Investments critical in saving, transforming food system amid threats – Pres Ali tells FAO

…says pledges at COP26 inadequate to tackle climate adaptation

Low-lying and Small Island Developing States have been placed in limbo in balancing resources for agricultural production while managing climate adaptation.
President Dr Irfaan Ali on Monday delivered his address at the World Food Forum, where he stressed that pledges made at the United Nations Climate Change Conference (COP26) remain inadequate to finance adaptation, signalling the need for greater investments.

President Irfaan Ali

Ali stood among eight world leaders and over 12 industry experts addressing the Hand-in-Hand Investment Forum which was organised by the United Nations Food and Agriculture Organisation.
The Head of State explained that Small Island Developing States and low-lying coastal states face peculiar and inherent challenges to their food security, owing to their remoteness from larger markets, susceptibility to external shocks, narrow market base, fragile ecosystems and overall vulnerabilities to climate risks.
Climate-related risks can be devastating, ranging from flooding, overtopping of the sea defences, drought, erosion and natural disasters. Rising sea levels contribute to the overtopping of sea defences and the intrusion of saltwater into farmlands.

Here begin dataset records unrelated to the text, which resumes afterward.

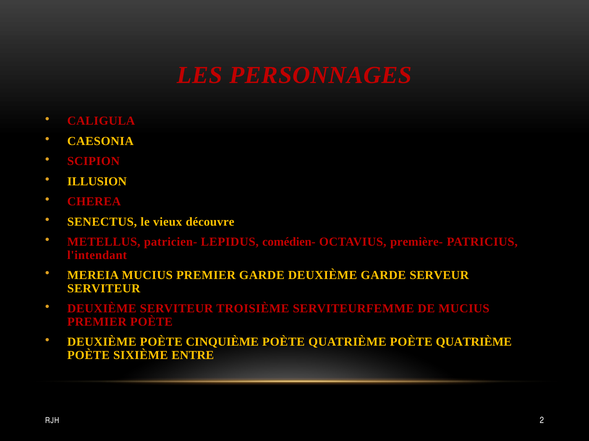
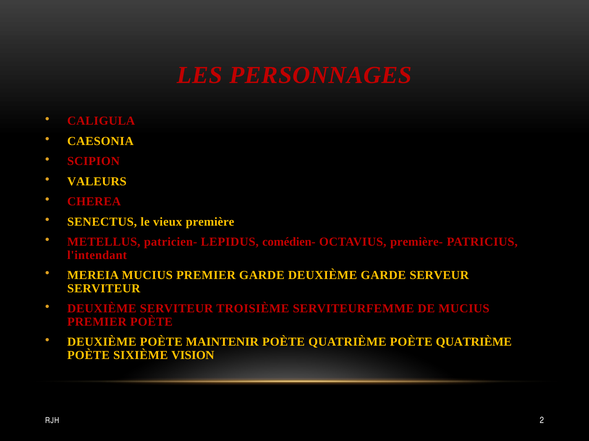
ILLUSION: ILLUSION -> VALEURS
découvre: découvre -> première
CINQUIÈME: CINQUIÈME -> MAINTENIR
ENTRE: ENTRE -> VISION
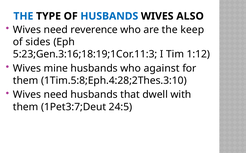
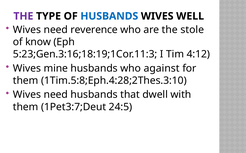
THE at (23, 16) colour: blue -> purple
ALSO: ALSO -> WELL
keep: keep -> stole
sides: sides -> know
1:12: 1:12 -> 4:12
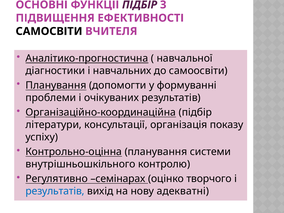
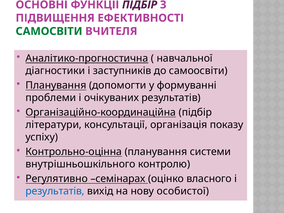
САМОСВІТИ colour: black -> green
навчальних: навчальних -> заступників
творчого: творчого -> власного
адекватні: адекватні -> особистої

Additionally, extreme weather events disrupt food systems and agricultural crops.
Consequently, Ali pointed out that climate financing is essential in setting the foundation for climate-resilient agricultural sectors in small island developing and low-lying coastal states.
“Critical resources often needed to support production often have to be diverted towards climate adaptation. In the face of these challenges, financing for food security therefore cannot be delinked from climate financing. Investment in climate financing rebounds to the benefit of the agricultural sector.”
“Without climate adaptation, the agricultural sectors of low-lying coastal states will be continuously prone to climate risks. At COP26, certain pledges were made to boost adaptation financing but as I have alluded, the level of financing promised by the developed countries will be inadequate to close the adaptation gap,” the President vocalised.

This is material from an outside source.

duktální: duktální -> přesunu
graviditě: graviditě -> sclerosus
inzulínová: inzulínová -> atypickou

Flooded farmlands on Guyana’s coast during previous high tides

At COP26, Ali told world leaders that immediate action is needed to ensure the pledge of US$100 billion per annum, made one decade ago, to support climate action is met. He warned that dishonouring these pledges was a recipe for disaster.
According to the Guyanese President, a lack of climate financing will challenge these countries in attracting investment for agricultural production. Presently, an increase in climate financing by at least 590 per cent is needed.
“Adaptation finance remains far below the scale necessary to respond to existing and future climate change… The public sector continues to provide almost all of adaptation financing with adaptation increasingly being prioritised in development financing. Yet, adaptation finance represents just 14 per cent of total public finance,” he highlighted.
In 2019 and 2020, debt dominated the climate finance landscape. The majority of climate finance, at 61 per cent, was raised through debt. Equity investments was 33 per cent of total climate finance.
“For states and particularly for Caricom, the trend is of particular concern given the debt situation that many face and that have been compounded by COVID-19, global inflation, rising fuel prices and the current Russia-Ukraine war that is crowding out climate finance related issues.”
Investment is critical to the transformation of food systems and it is needed at all stages of the food system, from adaptation, research and development, production, cultivation, food processing, marketing, distribution and trade.
“Investment can help states to reduce their vulnerabilities and to diversify production. It is needed to expand and modernise agriculture and foster climate smart innovations and climate resilient agriculture. Investment is needed to transition production higher up the value chain through food processing. Investment is needed in developing human resources, particularly in making agriculture more attractive to young people.”
Credit was given to the Food and Agricultural Organisation of the United Nation’s Hand-in-Hand (HIH) Initiative which supports the implementation of nationally-led programmes to accelerate agrifood systems transformations by eliminating poverty, ending hunger and malnutrition, and reducing inequalities.